Het EURIEC gaf met een presentatie over de bevindingen van vier jaar grensoverschrijdende informatie-uitwisseling voor de bestuurlijke aanpak van georganiseerde criminaliteit een kort inkijkje in de leerpunten uit de praktijk. Het EURIEC is immers de enige trilaterale voorziening binnen Europa waar ondersteuning in grensoverschrijdende bestuurlijke casuïstiek wordt geleverd. Dit levert de nodige kennis en ervaring op. Enerzijds over de juridische mogelijkheden en onmogelijkheden van informatie-uitwisseling, anderzijds over andere zaken met betrekking tot samenwerken en informatie-uitwisseling: verschil in vaktermen, bevoegdheden, taal en cultuur.
Dergelijke periodieke netwerkbijeenkomsten zijn van groot belang, omdat ze de samenwerking tussen de lidstaten vergemakkelijken en de lidstaten hier van elkaar kunnen leren. Zo kan er op een laagdrempelige manier kennis en ervaring uitgewisseld worden, waardoor later gemakkelijker de telefoon wordt gepakt of een digitale meeting wordt belegd om verder te leren. In dit netwerk worden ook zaken besproken die nog verder onderzocht of uitgewerkt moeten worden. Behalve de leerpunten die het EURIEC met alle lidstaten deelde, hebben we ook aangegeven welke stappen er ons inziens nog gezet moeten worden om de grensoverschrijdende informatie-uitwisseling een stapje verder te brengen.
Een belangrijke les is dat de term ‘bestuurlijke aanpak’ in de verschillende landen nog verschillend wordt ingevuld. De vraag is of de bestuurlijke aanpak gaat over de (systematische) inzet van de bevoegdheden van de besturen tegen georganiseerde criminaliteit, of dat het gaat over bijvoorbeeld het intrekken van vergunningen, het niet mee mogen doen in openbare aanbestedingen, etc.; nog los van wie daarover de beslissing neemt. Hetzelfde geldt voor de termen als ‘administratieve informatie’ en ‘politie-informatie’. In geval van dat laatste: is dat informatie die bij de politie ligt, of is dat informatie die bijvoorbeeld in Nederland zou vallen onder de Wet Politiegegevens? Dit moet nog verder worden uitgezocht. Natuurlijk hebben we ook de werkwijze van ENAA en hun projecten voor de komende tijd beter leren kennen. Daardoor hebben we een betere blik op potentiële samenwerking in de toekomst.
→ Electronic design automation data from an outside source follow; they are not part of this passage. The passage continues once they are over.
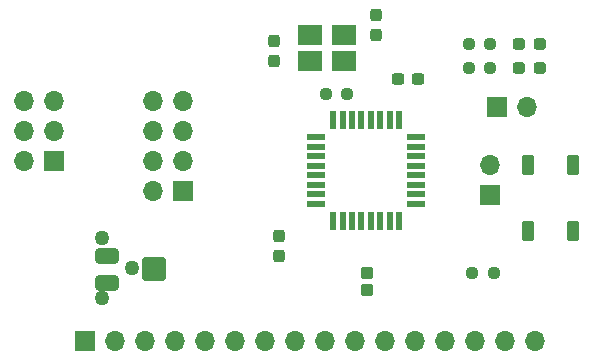
<source format=gts>
G04 #@! TF.GenerationSoftware,KiCad,Pcbnew,7.0.7*
G04 #@! TF.CreationDate,2023-10-10T15:44:46+02:00*
G04 #@! TF.ProjectId,EcranLCD_Schema_V1.2,45637261-6e4c-4434-945f-536368656d61,rev?*
G04 #@! TF.SameCoordinates,Original*
G04 #@! TF.FileFunction,Soldermask,Top*
G04 #@! TF.FilePolarity,Negative*
%FSLAX46Y46*%
G04 Gerber Fmt 4.6, Leading zero omitted, Abs format (unit mm)*
G04 Created by KiCad (PCBNEW 7.0.7) date 2023-10-10 15:44:46*
%MOMM*%
%LPD*%
G01*
G04 APERTURE LIST*
G04 Aperture macros list*
%AMRoundRect*
0 Rectangle with rounded corners*
0 $1 Rounding radius*
0 $2 $3 $4 $5 $6 $7 $8 $9 X,Y pos of 4 corners*
0 Add a 4 corners polygon primitive as box body*
4,1,4,$2,$3,$4,$5,$6,$7,$8,$9,$2,$3,0*
0 Add four circle primitives for the rounded corners*
1,1,$1+$1,$2,$3*
1,1,$1+$1,$4,$5*
1,1,$1+$1,$6,$7*
1,1,$1+$1,$8,$9*
0 Add four rect primitives between the rounded corners*
20,1,$1+$1,$2,$3,$4,$5,0*
20,1,$1+$1,$4,$5,$6,$7,0*
20,1,$1+$1,$6,$7,$8,$9,0*
20,1,$1+$1,$8,$9,$2,$3,0*%
G04 Aperture macros list end*
%ADD10RoundRect,0.237500X-0.237500X0.300000X-0.237500X-0.300000X0.237500X-0.300000X0.237500X0.300000X0*%
%ADD11RoundRect,0.237500X0.250000X0.237500X-0.250000X0.237500X-0.250000X-0.237500X0.250000X-0.237500X0*%
%ADD12R,1.700000X1.700000*%
%ADD13O,1.700000X1.700000*%
%ADD14RoundRect,0.250000X0.750000X-0.400000X0.750000X0.400000X-0.750000X0.400000X-0.750000X-0.400000X0*%
%ADD15RoundRect,0.250000X0.750000X-0.750000X0.750000X0.750000X-0.750000X0.750000X-0.750000X-0.750000X0*%
%ADD16RoundRect,0.101600X0.381000X0.762000X-0.381000X0.762000X-0.381000X-0.762000X0.381000X-0.762000X0*%
%ADD17RoundRect,0.237500X0.300000X0.237500X-0.300000X0.237500X-0.300000X-0.237500X0.300000X-0.237500X0*%
%ADD18RoundRect,0.237500X-0.250000X-0.237500X0.250000X-0.237500X0.250000X0.237500X-0.250000X0.237500X0*%
%ADD19RoundRect,0.237500X0.237500X-0.300000X0.237500X0.300000X-0.237500X0.300000X-0.237500X-0.300000X0*%
%ADD20RoundRect,0.250000X0.275000X-0.287500X0.275000X0.287500X-0.275000X0.287500X-0.275000X-0.287500X0*%
%ADD21RoundRect,0.237500X0.287500X0.237500X-0.287500X0.237500X-0.287500X-0.237500X0.287500X-0.237500X0*%
%ADD22R,0.550000X1.600000*%
%ADD23R,1.600000X0.550000*%
%ADD24R,2.100000X1.800000*%
%ADD25C,1.260000*%
G04 APERTURE END LIST*
D10*
X136829800Y-75590400D03*
X136829800Y-77315400D03*
D11*
X142595600Y-63550800D03*
X140770600Y-63550800D03*
D12*
X117760000Y-69300000D03*
D13*
X115220000Y-69300000D03*
X117760000Y-66760000D03*
X115220000Y-66760000D03*
X117760000Y-64220000D03*
X115220000Y-64220000D03*
D12*
X120396000Y-84531200D03*
D13*
X122936000Y-84531200D03*
X125476000Y-84531200D03*
X128016000Y-84531200D03*
X130556000Y-84531200D03*
X133096000Y-84531200D03*
X135636000Y-84531200D03*
X138176000Y-84531200D03*
X140716000Y-84531200D03*
X143256000Y-84531200D03*
X145796000Y-84531200D03*
X148336000Y-84531200D03*
X150876000Y-84531200D03*
X153416000Y-84531200D03*
X155956000Y-84531200D03*
X158496000Y-84531200D03*
D14*
X122238000Y-79594000D03*
D15*
X126238000Y-78444000D03*
D14*
X122238000Y-77294000D03*
D16*
X157861000Y-75184000D03*
X157861000Y-69596000D03*
X161671000Y-75184000D03*
X161671000Y-69596000D03*
D17*
X148563500Y-62357000D03*
X146838500Y-62357000D03*
D18*
X153162000Y-78740000D03*
X154987000Y-78740000D03*
D12*
X128682000Y-71840000D03*
D13*
X126142000Y-71840000D03*
X128682000Y-69300000D03*
X126142000Y-69300000D03*
X128682000Y-66760000D03*
X126142000Y-66760000D03*
X128682000Y-64220000D03*
X126142000Y-64220000D03*
D19*
X136347200Y-60805400D03*
X136347200Y-59080400D03*
D20*
X144272000Y-80165000D03*
X144272000Y-78740000D03*
D21*
X158874400Y-59385200D03*
X157124400Y-59385200D03*
D22*
X146976000Y-65812000D03*
X146176000Y-65812000D03*
X145376000Y-65812000D03*
X144576000Y-65812000D03*
X143776000Y-65812000D03*
X142976000Y-65812000D03*
X142176000Y-65812000D03*
X141376000Y-65812000D03*
D23*
X139926000Y-67262000D03*
X139926000Y-68062000D03*
X139926000Y-68862000D03*
X139926000Y-69662000D03*
X139926000Y-70462000D03*
X139926000Y-71262000D03*
X139926000Y-72062000D03*
X139926000Y-72862000D03*
D22*
X141376000Y-74312000D03*
X142176000Y-74312000D03*
X142976000Y-74312000D03*
X143776000Y-74312000D03*
X144576000Y-74312000D03*
X145376000Y-74312000D03*
X146176000Y-74312000D03*
X146976000Y-74312000D03*
D23*
X148426000Y-72862000D03*
X148426000Y-72062000D03*
X148426000Y-71262000D03*
X148426000Y-70462000D03*
X148426000Y-69662000D03*
X148426000Y-68862000D03*
X148426000Y-68062000D03*
X148426000Y-67262000D03*
D18*
X152861000Y-61417200D03*
X154686000Y-61417200D03*
D12*
X155295600Y-64668400D03*
D13*
X157835600Y-64668400D03*
D24*
X139441600Y-60807600D03*
X142341600Y-60807600D03*
X142341600Y-58607600D03*
X139441600Y-58607600D03*
D18*
X152861000Y-59385200D03*
X154686000Y-59385200D03*
D21*
X158874400Y-61417200D03*
X157124400Y-61417200D03*
D12*
X154686000Y-72136000D03*
D13*
X154686000Y-69596000D03*
D19*
X145034000Y-58621000D03*
X145034000Y-56896000D03*
D25*
X121793000Y-80899000D03*
X124333000Y-78359000D03*
X121793000Y-75819000D03*
M02*

</source>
Als volgende stap is er een voornemen geuit om bovenstaande vraag, over de term politie-informatie, te gaan beantwoorden. Ook zou onderzocht moeten worden hoe er in internationale context omgegaan moet worden wanneer men informatie wenst uit te wisselen die in het ene land administratieve informatie is, maar in het andere land politie-informatie.